At around the time of the creation of POP-Q, patient-reported outcome measures became equally important. “Seeing or feeling a vaginal bulge" is the most reliable and specific symptom of prolapse beyond the hymen. Bulge symptoms are dynamic and vary by the time of day and day to day. Also, bowel and bladder symptoms have a weak to moderate correlation with anatomic severity. There is a third dimension apart from anatomy and severity: bother. Anatomic and symptom severity correlate poorly with bother and care seeking and are influenced by body image, lifestyle, activity level, sense of well-being, age, race/ethnicity, health literacy, and economic status. Very importantly, we have also learned that prolapse is a multidimensional phenomenon as it also impacts the quality of life, function, body image, sexual function, and emotional health.

Considering the multidimensional nature of prolapse, the definition of prolapse has been revised based on an international consensus by the IUC (International Urogynecology Consultation on Prolapse) in 2021: prolapse is anatomic descent of the vaginal wall to or beyond the hymen and either: 1) bothersome characteristic symptoms (e.g., vaginal bulge) or medical or functional compromise (e.g., urinary retention, renal failure, severe vaginal erosions). 

Next, we have also learned that success rates are highly variable depending upon the criteria selected to define success. Definitions of anatomic success commonly used are too strict and often not clinically relevant; symptomatic cure, particularly the absence of vaginal bulge symptoms, is more clinically relevant than anatomic cure. There is a discordance between symptoms and anatomy when using a composite outcome of success. Also, POP failure states are dynamic over time. Traditional time-to-first event analysis methods overestimate POP failure rates. Therefore, evaluating POP outcomes independently rather than as a composite outcome may be more valuable. POP success and failure states are dynamic over time. We need to explore alternative analytic techniques that account for different outcome states in a single individual over time.

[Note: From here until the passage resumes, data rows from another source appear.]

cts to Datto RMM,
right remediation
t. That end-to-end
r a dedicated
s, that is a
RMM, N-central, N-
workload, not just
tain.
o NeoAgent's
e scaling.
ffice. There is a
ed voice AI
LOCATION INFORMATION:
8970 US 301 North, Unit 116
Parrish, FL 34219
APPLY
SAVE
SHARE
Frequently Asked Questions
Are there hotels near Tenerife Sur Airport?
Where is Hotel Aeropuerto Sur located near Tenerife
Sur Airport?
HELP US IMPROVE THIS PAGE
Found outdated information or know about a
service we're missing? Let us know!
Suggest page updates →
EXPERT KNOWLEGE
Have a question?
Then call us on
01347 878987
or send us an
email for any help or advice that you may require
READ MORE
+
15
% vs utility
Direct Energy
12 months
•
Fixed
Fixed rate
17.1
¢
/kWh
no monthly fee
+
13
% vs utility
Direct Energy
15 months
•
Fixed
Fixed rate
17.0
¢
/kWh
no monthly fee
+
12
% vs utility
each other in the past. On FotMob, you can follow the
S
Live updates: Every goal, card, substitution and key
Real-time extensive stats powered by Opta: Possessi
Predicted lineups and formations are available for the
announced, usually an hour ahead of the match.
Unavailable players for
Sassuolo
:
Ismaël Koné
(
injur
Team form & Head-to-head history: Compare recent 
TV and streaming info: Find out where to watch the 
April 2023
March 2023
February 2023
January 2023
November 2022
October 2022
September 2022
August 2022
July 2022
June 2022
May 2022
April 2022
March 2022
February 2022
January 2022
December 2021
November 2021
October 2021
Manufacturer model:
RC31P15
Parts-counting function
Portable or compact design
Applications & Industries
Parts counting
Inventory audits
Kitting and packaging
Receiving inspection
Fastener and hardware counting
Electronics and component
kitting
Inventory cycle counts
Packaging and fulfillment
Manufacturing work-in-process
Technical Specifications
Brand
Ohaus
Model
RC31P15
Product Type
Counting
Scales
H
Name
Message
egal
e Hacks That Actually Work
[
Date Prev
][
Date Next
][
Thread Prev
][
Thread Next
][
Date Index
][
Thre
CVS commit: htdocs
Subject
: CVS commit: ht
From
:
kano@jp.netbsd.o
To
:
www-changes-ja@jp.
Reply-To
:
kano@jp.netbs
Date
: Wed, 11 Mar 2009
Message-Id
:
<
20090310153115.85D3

We now know that anatomic defects, symptoms, and quality of life and function have a variable impact on patient experience. Therefore, patient-reported outcome measures are the most valid and robust way to measure the presence, severity, and/or impact of pelvic floor symptoms on a patient’s activities and well-being.

Realizing this, IUC opined that surgical success should be primarily defined by the absence of bothersome patient bulge symptoms or retreatment for POP (surgery, pessary, or physical therapy). While anatomic outcomes should always be reported, success should not be defined solely by anatomic outcomes since they do not correlate well with patient perception of success or satisfaction.

Finally, Dr. Barber summarized all the areas in which he has personally evolved over time: patient-reported outcome measures (PROMs) need to be the primary outcome. Anatomy/POPQ should be a secondary outcome. No time for the first event analysis should be done. No composite outcomes should be used, and assessment should be done in multiple dimensions and use continuous data vs. arbitrary simplistic dichotomy into success and failure buckets. Fortunately, there are robust methods of interpreting PROMS, including minimal clinically important difference (MCID), substantial clinical benefit (SBC), and patient acceptable symptom state (PASS).

In the future, we need to develop PROMs for pelvic floor disorders with more significant patient input and use more contemporary approaches (e.g. IRT, PROMIS). There should be a standard set of outcome measures for RCTs and registries. Analytic approaches that account for dynamic changes and multiple dimensions should be used. Lastly, we need to better understand symptomatic patients with normal(ish) anatomy.